From the HyperFlow SK:

When an elephant connection triggers HyperFlow, the output of the "top" and "ps" commands can show that HyperFlow user space processes consume the CPU at 100%.

This occurs because HyperFlow constantly polls its queues to handle incoming jobs. After the elephant connection closes, the output of these commands shows that the user space "us" consumption returns to usual levels because Hyperflow goes down and stops processing jobs.

To see the actual load on the CPU, use one of these:

CPView (CPU > Overview > Host)
SNMP (the OID tree 1.3.6.1.4.1.2620.1.6.7.5)
SmartConsole (right-click the Security Gateway object > click Monitor > from the left, open System Counters and click System).

This does not trigger inspection bypass because of a high CPU load.

View solution in original post

Chris_Atkinson · ‎2024-07-12

Which JHF is the environment running and anything relevant in the Hyperflow log $FWDIR/log/dmd.elg ?

CCSM R77/R80/ELITE

roethlein · ‎2024-07-12

Hi Chris,

this is R81.20 JHF 41.

In dmd.elg I am not sure what relevant information there may be hidden. The log right now without this high load seems very similar to the one yesterday afternoon.

Anything I should look for in special?

Thank you!

PhoneBoy · ‎2024-07-12

dmd_mgmt is related to Hyperflow (a gateway-side feature): https://support.checkpoint.com/results/sk/sk178070

AmitShmuel · ‎2024-07-13

From the HyperFlow SK:

When an elephant connection triggers HyperFlow, the output of the "top" and "ps" commands can show that HyperFlow user space processes consume the CPU at 100%.

This occurs because HyperFlow constantly polls its queues to handle incoming jobs. After the elephant connection closes, the output of these commands shows that the user space "us" consumption returns to usual levels because Hyperflow goes down and stops processing jobs.

To see the actual load on the CPU, use one of these:

CPView (CPU > Overview > Host)
SNMP (the OID tree 1.3.6.1.4.1.2620.1.6.7.5)
SmartConsole (right-click the Security Gateway object > click Monitor > from the left, open System Counters and click System).

This does not trigger inspection bypass because of a high CPU load.

Timothy_Hall · ‎2024-07-13

Hi @AmitShmuel

But I thought that when Hyperflow becomes active and reallocates former Firewall Worker instances to PPE_MGR or PPE_WT, that the reallocated cores were not allowed to be driven beyond 60% utilization by PPE, to ensure that the "mice" connections still remaining on the reallocated cores do not get squashed by PPE before they decay away. Questions:

1) So when you say that Hyperflow processes consume CPU at 100% I assume that load is spread across multiple cores to avoid violating the 60% per-core utilization rule to respect the existing mice connections?

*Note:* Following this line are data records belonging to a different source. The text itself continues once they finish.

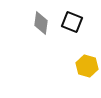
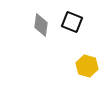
gray diamond: moved 2 px down
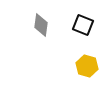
black square: moved 11 px right, 3 px down
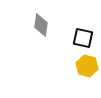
black square: moved 13 px down; rotated 10 degrees counterclockwise
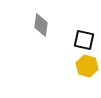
black square: moved 1 px right, 2 px down
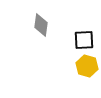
black square: rotated 15 degrees counterclockwise
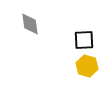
gray diamond: moved 11 px left, 1 px up; rotated 15 degrees counterclockwise
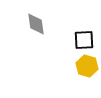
gray diamond: moved 6 px right
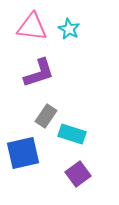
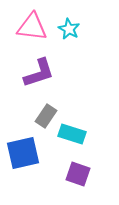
purple square: rotated 35 degrees counterclockwise
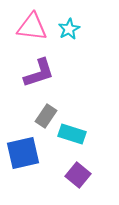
cyan star: rotated 15 degrees clockwise
purple square: moved 1 px down; rotated 20 degrees clockwise
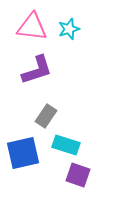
cyan star: rotated 10 degrees clockwise
purple L-shape: moved 2 px left, 3 px up
cyan rectangle: moved 6 px left, 11 px down
purple square: rotated 20 degrees counterclockwise
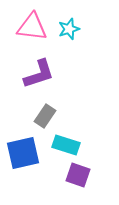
purple L-shape: moved 2 px right, 4 px down
gray rectangle: moved 1 px left
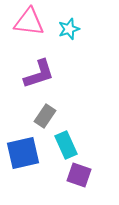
pink triangle: moved 3 px left, 5 px up
cyan rectangle: rotated 48 degrees clockwise
purple square: moved 1 px right
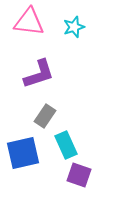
cyan star: moved 5 px right, 2 px up
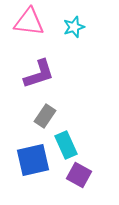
blue square: moved 10 px right, 7 px down
purple square: rotated 10 degrees clockwise
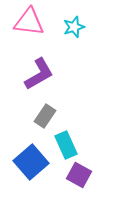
purple L-shape: rotated 12 degrees counterclockwise
blue square: moved 2 px left, 2 px down; rotated 28 degrees counterclockwise
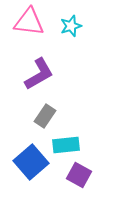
cyan star: moved 3 px left, 1 px up
cyan rectangle: rotated 72 degrees counterclockwise
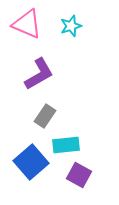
pink triangle: moved 2 px left, 2 px down; rotated 16 degrees clockwise
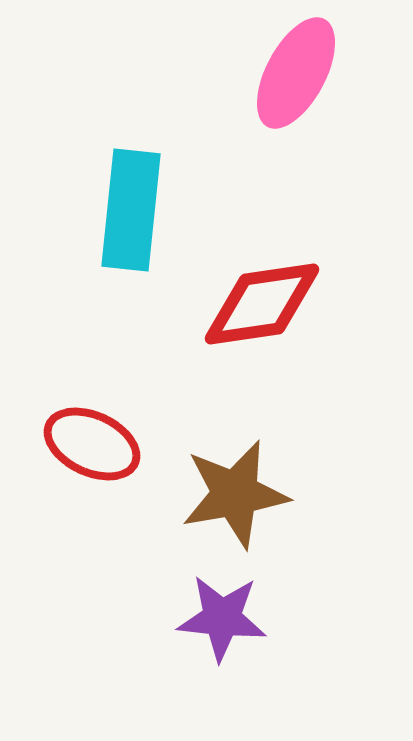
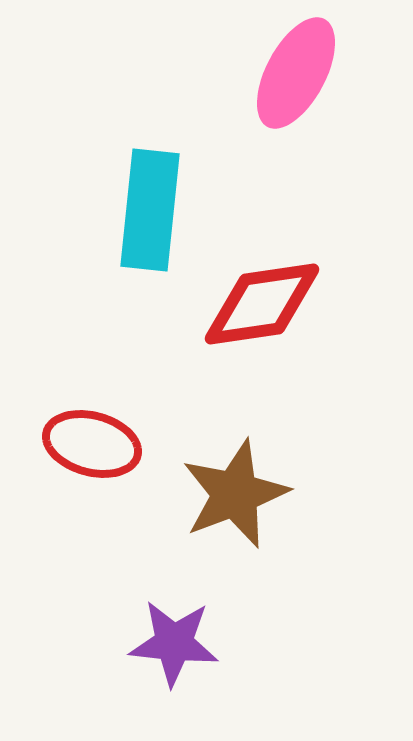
cyan rectangle: moved 19 px right
red ellipse: rotated 10 degrees counterclockwise
brown star: rotated 11 degrees counterclockwise
purple star: moved 48 px left, 25 px down
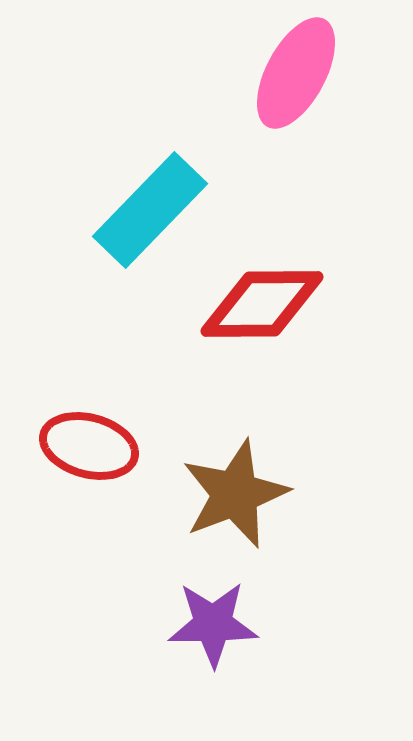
cyan rectangle: rotated 38 degrees clockwise
red diamond: rotated 8 degrees clockwise
red ellipse: moved 3 px left, 2 px down
purple star: moved 39 px right, 19 px up; rotated 6 degrees counterclockwise
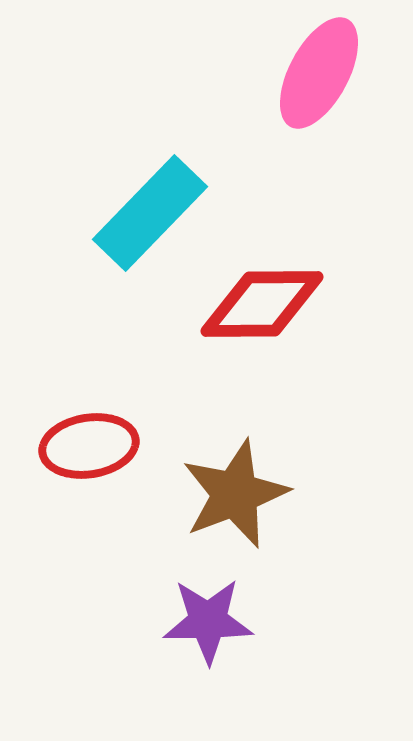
pink ellipse: moved 23 px right
cyan rectangle: moved 3 px down
red ellipse: rotated 24 degrees counterclockwise
purple star: moved 5 px left, 3 px up
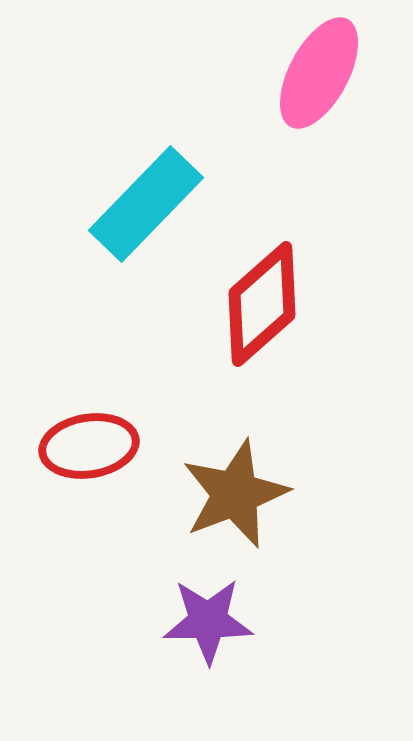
cyan rectangle: moved 4 px left, 9 px up
red diamond: rotated 41 degrees counterclockwise
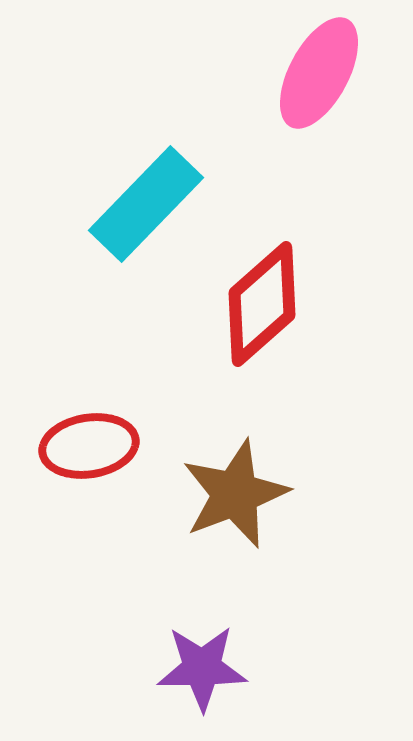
purple star: moved 6 px left, 47 px down
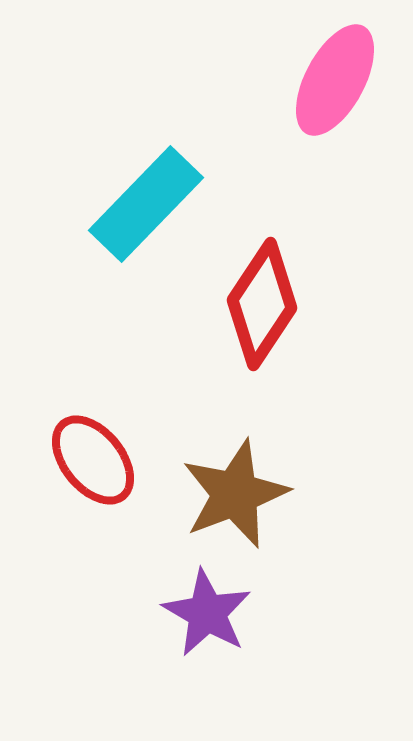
pink ellipse: moved 16 px right, 7 px down
red diamond: rotated 15 degrees counterclockwise
red ellipse: moved 4 px right, 14 px down; rotated 60 degrees clockwise
purple star: moved 5 px right, 55 px up; rotated 30 degrees clockwise
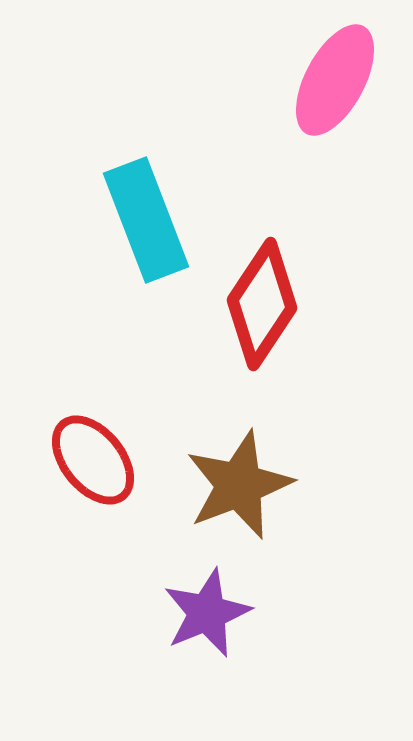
cyan rectangle: moved 16 px down; rotated 65 degrees counterclockwise
brown star: moved 4 px right, 9 px up
purple star: rotated 20 degrees clockwise
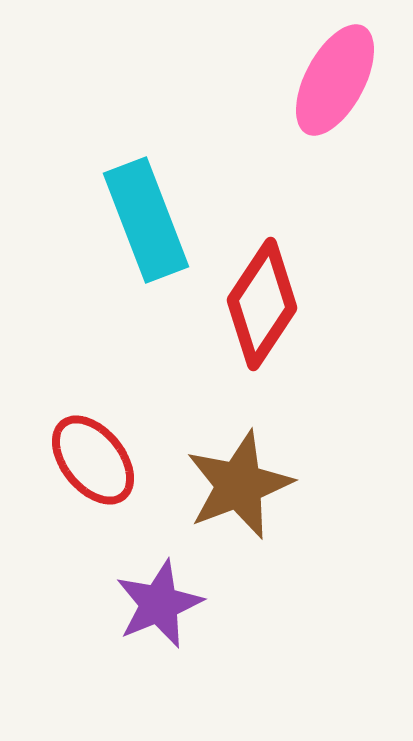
purple star: moved 48 px left, 9 px up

2) I thought that poll mode (instead of interrupt mode) which drives the CPU to 100% was only employed if UPPAK is enabled on a Lightspeed/9000/19000/29000. Is that not correct?

3) Are the CPAS and PXL "pipeline" paths displayed by fwaccel stats -s just Hyperflow by another name?

Thanks!

Attend my Gateway Performance Optimization R81.20 course
CET (Europe) Timezone Course Scheduled for July 1-2

AmitShmuel · ‎2024-07-13

Hi Tim,

The 60% utilization enforcement refers only to the non-HyperFlow cores.

Let's examine the following 4 cores example, for simplicity:

CPU 0: SND
CPU 1: PPE_MGR
CPU 2: PPE_WT
CPU 3: FW_0 FW_1 FW_2

- FW_1 & FW_2 are both stopped FW workers (new connections will not be dispatched to them), that continue to handle existing mice connections, whos cores been reallocated for HyperFlow/PPE threads

- Looking at top, CPU 1 & 2 will show 100% utilization, as they constantly polling for MD5 and Hash jobs, similar to how UPPAK is polling for packets - both UPPAK (usim_x86) and HyperFlow (dmd_run) processes are running in poll-mode, and considered "PMD". We can see their real utilization in CPView.

- Yes, the "pipeline" paths refer to HyperFlow

Timothy_Hall · ‎2024-07-14

Thank you for the clarifications.

Attend my Gateway Performance Optimization R81.20 course
CET (Europe) Timezone Course Scheduled for July 1-2

roethlein · ‎2024-07-14

Thank you, this really helped me understanding the situation better.

So I understand the behaviour is pretty normal and we should find out which connections are the elephants.